Language	Comment styles
Rust, C, C++, Java, Go, JS, TS	`// nyx:ignore ...` or `/* nyx:ignore ... */`
Python, Ruby	`# nyx:ignore ...`
PHP	`// nyx:ignore ...`, `# nyx:ignore ...`, or `/* nyx:ignore ... */`

#Directive forms

x = dangerous()  # nyx:ignore taint-unsanitised-flow     ← suppresses this line
# nyx:ignore-next-line taint-unsanitised-flow
x = dangerous()                                           ← suppresses this line

nyx:ignore <RULE_ID> -- suppresses findings on the same line as the comment.
nyx:ignore-next-line <RULE_ID> -- suppresses findings on the next line.
For taint findings, the primary line is the sink line (the line field in output).

#Rule ID matching

Case-sensitive, exact match after canonicalization.
Comma-separated: nyx:ignore rule-a, rule-b
Wildcard suffix: nyx:ignore rs.quality.* matches any ID starting with rs.quality.
Taint IDs are canonicalized: nyx:ignore taint-unsanitised-flow matches taint-unsanitised-flow (source 5:1) (parenthetical suffix stripped).

#Console behavior

Default: suppressed findings are hidden entirely.
--show-suppressed: suppressed findings appear dimmed with [SUPPRESSED] tag.
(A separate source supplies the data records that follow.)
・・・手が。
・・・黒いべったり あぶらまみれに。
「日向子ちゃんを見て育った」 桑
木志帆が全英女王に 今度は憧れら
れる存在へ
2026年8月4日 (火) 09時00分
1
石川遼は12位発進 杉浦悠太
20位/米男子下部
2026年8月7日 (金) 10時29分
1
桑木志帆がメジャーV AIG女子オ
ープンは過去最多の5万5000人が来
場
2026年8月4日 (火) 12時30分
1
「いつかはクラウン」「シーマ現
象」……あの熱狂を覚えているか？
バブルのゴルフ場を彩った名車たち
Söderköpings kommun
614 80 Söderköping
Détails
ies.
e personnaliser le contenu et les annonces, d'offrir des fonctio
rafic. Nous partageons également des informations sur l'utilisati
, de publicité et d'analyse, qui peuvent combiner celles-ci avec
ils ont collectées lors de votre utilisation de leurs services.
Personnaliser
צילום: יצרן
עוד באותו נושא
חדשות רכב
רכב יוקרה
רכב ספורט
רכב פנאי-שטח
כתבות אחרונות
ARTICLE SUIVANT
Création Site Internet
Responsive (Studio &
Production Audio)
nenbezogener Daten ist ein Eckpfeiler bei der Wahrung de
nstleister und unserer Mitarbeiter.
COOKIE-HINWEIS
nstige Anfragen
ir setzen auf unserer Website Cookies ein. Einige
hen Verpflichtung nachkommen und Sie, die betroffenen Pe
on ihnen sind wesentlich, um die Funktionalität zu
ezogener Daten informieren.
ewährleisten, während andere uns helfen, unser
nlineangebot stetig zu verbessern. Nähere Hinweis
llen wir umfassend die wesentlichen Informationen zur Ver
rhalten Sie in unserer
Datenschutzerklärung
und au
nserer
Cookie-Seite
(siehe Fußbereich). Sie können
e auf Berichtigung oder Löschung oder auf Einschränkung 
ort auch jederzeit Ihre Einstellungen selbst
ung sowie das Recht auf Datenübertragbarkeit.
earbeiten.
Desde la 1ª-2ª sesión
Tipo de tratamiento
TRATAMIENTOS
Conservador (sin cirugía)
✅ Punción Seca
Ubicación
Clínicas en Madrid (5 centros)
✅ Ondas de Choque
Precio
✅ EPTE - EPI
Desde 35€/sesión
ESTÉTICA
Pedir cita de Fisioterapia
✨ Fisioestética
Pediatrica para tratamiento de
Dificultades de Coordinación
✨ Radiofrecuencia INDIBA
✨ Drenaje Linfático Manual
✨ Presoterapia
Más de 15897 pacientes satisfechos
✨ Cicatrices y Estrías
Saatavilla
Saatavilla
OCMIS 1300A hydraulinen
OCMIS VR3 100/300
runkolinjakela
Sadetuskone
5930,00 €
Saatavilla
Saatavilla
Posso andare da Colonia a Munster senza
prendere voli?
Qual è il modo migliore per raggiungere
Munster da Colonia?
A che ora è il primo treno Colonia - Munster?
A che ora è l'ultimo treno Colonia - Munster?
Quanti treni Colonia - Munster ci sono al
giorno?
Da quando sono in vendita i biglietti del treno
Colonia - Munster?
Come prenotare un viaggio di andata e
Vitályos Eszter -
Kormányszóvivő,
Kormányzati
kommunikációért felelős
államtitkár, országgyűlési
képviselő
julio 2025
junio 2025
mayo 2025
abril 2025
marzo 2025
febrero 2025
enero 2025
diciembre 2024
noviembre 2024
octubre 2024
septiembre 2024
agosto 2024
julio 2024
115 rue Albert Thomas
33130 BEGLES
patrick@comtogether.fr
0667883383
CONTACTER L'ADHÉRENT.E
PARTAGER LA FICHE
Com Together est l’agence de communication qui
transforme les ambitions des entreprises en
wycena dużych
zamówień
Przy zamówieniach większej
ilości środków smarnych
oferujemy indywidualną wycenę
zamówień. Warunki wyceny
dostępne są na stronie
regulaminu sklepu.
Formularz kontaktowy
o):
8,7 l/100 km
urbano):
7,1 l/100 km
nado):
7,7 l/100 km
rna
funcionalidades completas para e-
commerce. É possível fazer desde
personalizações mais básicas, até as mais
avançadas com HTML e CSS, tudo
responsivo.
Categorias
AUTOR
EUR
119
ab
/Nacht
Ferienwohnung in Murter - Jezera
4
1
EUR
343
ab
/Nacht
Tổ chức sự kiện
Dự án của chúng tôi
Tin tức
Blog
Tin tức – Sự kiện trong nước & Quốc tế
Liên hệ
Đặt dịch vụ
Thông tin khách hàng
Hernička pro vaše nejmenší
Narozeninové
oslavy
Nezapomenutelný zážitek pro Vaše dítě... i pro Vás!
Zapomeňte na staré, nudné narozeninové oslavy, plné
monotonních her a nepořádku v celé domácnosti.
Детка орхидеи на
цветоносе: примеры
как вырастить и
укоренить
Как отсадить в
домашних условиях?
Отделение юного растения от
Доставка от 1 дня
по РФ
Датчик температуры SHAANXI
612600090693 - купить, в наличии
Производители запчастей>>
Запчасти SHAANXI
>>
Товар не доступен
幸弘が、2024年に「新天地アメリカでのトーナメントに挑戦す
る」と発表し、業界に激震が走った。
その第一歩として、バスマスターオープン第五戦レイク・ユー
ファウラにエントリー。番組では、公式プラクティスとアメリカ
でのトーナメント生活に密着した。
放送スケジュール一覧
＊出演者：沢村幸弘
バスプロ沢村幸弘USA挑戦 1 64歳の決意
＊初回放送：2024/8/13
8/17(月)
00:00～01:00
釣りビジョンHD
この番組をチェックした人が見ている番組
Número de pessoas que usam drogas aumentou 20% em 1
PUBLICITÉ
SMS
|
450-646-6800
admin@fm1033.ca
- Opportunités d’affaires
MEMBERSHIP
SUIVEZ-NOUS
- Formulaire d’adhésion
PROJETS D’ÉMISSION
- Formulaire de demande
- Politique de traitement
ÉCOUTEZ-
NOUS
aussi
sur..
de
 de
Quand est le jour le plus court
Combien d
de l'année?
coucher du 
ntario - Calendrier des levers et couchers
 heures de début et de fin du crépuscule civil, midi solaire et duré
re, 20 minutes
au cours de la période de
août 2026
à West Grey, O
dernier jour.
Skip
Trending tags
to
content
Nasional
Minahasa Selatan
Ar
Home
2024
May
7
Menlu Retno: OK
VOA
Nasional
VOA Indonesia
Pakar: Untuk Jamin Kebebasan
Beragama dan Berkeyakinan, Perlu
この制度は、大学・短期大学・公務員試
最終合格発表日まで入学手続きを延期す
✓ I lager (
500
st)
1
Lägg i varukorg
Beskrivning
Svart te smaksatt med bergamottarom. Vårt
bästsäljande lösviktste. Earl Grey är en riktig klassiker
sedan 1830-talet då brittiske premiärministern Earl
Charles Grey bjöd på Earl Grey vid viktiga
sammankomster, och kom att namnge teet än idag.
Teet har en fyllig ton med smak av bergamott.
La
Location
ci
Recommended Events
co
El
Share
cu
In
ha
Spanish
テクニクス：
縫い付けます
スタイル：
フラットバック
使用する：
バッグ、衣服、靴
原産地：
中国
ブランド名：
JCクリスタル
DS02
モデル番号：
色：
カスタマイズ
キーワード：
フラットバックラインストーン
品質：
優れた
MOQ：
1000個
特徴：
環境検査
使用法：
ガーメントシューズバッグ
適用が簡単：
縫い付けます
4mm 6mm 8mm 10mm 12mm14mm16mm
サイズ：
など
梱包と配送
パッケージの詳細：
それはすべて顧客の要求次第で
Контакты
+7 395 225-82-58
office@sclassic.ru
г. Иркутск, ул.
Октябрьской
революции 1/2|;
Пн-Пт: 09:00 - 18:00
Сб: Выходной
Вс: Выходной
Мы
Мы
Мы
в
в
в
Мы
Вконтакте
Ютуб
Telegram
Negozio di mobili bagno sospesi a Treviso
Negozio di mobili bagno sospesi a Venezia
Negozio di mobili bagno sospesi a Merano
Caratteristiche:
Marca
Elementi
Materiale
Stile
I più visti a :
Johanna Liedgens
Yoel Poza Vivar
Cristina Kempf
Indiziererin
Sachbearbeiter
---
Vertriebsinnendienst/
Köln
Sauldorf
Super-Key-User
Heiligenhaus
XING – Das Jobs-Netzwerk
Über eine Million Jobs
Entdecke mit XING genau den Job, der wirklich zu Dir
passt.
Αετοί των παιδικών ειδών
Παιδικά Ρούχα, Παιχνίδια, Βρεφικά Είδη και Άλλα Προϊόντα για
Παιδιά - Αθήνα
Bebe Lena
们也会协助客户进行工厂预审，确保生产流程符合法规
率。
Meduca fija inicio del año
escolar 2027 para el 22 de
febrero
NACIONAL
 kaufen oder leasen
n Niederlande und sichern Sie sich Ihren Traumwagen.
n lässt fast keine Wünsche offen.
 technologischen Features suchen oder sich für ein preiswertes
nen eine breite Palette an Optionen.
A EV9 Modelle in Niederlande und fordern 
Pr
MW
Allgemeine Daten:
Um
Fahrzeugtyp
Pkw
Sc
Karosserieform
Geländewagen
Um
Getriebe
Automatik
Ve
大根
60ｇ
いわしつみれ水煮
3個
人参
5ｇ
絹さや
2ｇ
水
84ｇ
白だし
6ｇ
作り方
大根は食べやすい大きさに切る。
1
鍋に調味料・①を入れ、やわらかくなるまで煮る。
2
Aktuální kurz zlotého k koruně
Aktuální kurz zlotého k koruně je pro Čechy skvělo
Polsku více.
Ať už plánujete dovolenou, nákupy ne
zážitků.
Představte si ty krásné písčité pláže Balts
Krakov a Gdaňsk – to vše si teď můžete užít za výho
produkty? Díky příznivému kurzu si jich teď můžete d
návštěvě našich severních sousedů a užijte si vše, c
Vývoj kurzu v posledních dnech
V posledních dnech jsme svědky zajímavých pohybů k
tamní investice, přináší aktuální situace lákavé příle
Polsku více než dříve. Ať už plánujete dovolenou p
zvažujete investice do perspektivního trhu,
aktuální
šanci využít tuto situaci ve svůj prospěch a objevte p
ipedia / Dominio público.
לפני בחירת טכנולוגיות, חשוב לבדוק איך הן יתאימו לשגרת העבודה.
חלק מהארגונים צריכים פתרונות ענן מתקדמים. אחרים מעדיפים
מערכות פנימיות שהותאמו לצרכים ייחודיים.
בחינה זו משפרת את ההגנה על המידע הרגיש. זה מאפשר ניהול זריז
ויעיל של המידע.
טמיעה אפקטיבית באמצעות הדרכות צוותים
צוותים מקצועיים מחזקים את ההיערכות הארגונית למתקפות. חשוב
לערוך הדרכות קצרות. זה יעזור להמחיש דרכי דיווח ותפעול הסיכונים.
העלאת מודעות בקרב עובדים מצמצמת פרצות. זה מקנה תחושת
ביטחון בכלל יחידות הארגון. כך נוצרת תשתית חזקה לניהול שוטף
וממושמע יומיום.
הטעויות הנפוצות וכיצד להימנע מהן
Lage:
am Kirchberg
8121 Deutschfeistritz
Summary shows "N issues (M suppressed)".

#JSON / SARIF behavior

Default: suppressed findings are excluded from JSON/SARIF output.
--show-suppressed: suppressed findings are included with additional fields:

{
  "suppressed": true,
  "suppression": {
    "kind": "SameLine",
    "matched_pattern": "taint-unsanitised-flow",
    "directive_line": 42
  }
}

#Exit code

Suppressed findings do not trigger --fail-on. A scan with only suppressed findings exits 0.

#Rule ID Format

Prefix	Detector	Example
`taint-*`	Taint analysis	`taint-unsanitised-flow (source 5:11)`
`cfg-*`	CFG structural	`cfg-unguarded-sink`, `cfg-auth-gap`
`state-*`	State model	`state-use-after-close`, `state-resource-leak`
`<lang>..`	AST patterns	`rs.memory.transmute`, `js.code_exec.eval`

See the Rule Reference for a complete listing.